Ken Schrader still has the fever. If he were a musician, they would probably prescribe more cowbell. Like in those Geico commercials, it's what you do.

Would he show up early if this race were in Bakersfield or Fresno or some place like that? Maybe. Maybe not. Schrader said he prefers the bright lights of Las Vegas to the truck stop towns. The facility here is fantastic, he said.

For those who aren't familiar with Schrader's record, he started out painting blue streaks on Midwest bullrings. He once was one of the hottest shoes on the USAC circuit. By 1983, he landed a ride for the Indianapolis 500, the race to which all the hot shoes in USAC once aspired.

He crashed in practice leading up to qualifying. It was the team's only car.

Hello, NASCAR.

Schrader won four Cup races in 763 starts over 29 years. He probably would have won more if he drove the fast cars. When Schrader was beginning in NASCAR, the fast cars usually went to guys who were brought up in the Carolinas and small towns in Alabama, not to interlopers from Fenton, Mo.
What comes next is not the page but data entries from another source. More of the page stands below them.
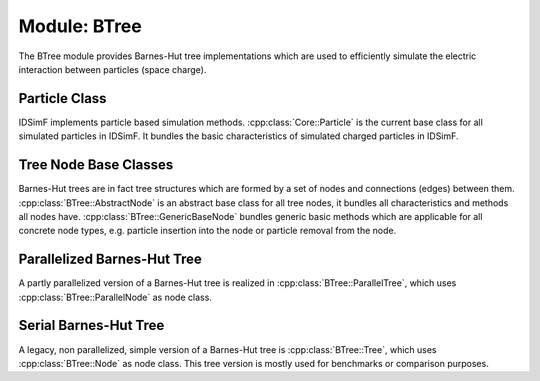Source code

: .. _modules-btree:

=============
Module: BTree
=============

The BTree module provides Barnes-Hut tree implementations which are used to efficiently simulate the electric interaction between particles (space charge). 

Particle Class
==============

IDSimF implements particle based simulation methods. :cpp:class:`Core::Particle` is the current base class for all simulated particles in IDSimF. It bundles the basic characteristics of simulated charged particles in IDSimF.

.. doxygenclass:: Core::Particle
    :members:
    :undoc-members:

Tree Node Base Classes 
======================

Barnes-Hut trees are in fact tree structures which are formed by a set of nodes and connections (edges) between them. :cpp:class:`BTree::AbstractNode` is an abstract base class for all tree nodes, it bundles all characteristics and methods all nodes have. :cpp:class:`BTree::GenericBaseNode` bundles generic basic methods which are applicable for all concrete node types, e.g. particle insertion into the node or particle removal from the node. 

.. doxygenclass:: BTree::AbstractNode
    :members:
    :undoc-members:

.. doxygenclass:: BTree::GenericBaseNode
    :members:
    :undoc-members:


Parallelized Barnes-Hut Tree
============================

A partly parallelized version of a Barnes-Hut tree is realized in :cpp:class:`BTree::ParallelTree`, which uses :cpp:class:`BTree::ParallelNode` as node class. 

.. doxygenclass:: BTree::ParallelTree
    :members:
    :undoc-members:


.. doxygenclass:: BTree::ParallelNode
    :members:
    :undoc-members:

Serial Barnes-Hut Tree
======================

A legacy, non parallelized, simple version of a Barnes-Hut tree is :cpp:class:`BTree::Tree`, which uses :cpp:class:`BTree::Node` as node class. This tree version is mostly used for benchmarks or comparison purposes. 

.. doxygenclass:: BTree::Tree
    :members:
    :undoc-members:


.. doxygenclass:: BTree::Node
    :members:
    :undoc-members:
The racer's racers know what would have happened if you put everybody in the same equipment: Schrader would have won a lot. Put him in a Silver Crown car or a midget in the dirt at Du Quoin, Illinois, or Salem, Indiana, or at the State Fairgrounds in Indy, and we'll see who gets to plant a greasy kiss on the trophy girl.

You could put Ken Schrader in an identically prepared Ford Country Squire station wagon, and the kids could be in the back screaming they had to go to the bathroom, and he still would drive the simulated wood panels off it.

In 2014, Schrader won a race in the Midwest-based ARCA series at age 59. This season, he won one at 60.

He doesn't know how he will do in the Duel in the Desert. He says he has an IMCA car but has never raced it seriously. That's about to change.

Schrader was in the paddock, and the sun was shining, and there were racing cars all over the place. It seemed like the Super Bowl of small scale, grass-roots dirt track racing, he said.

The main event pays $7,777.77 to win. That's a lot of money for guys with day jobs.

Ken Schrader, a racer's racer, was in his element. He said if I needed anything, I had his number, but that I knew where I could catch him.

"We run tonight," he said, and you could hear a youthful enthusiasm in his voice.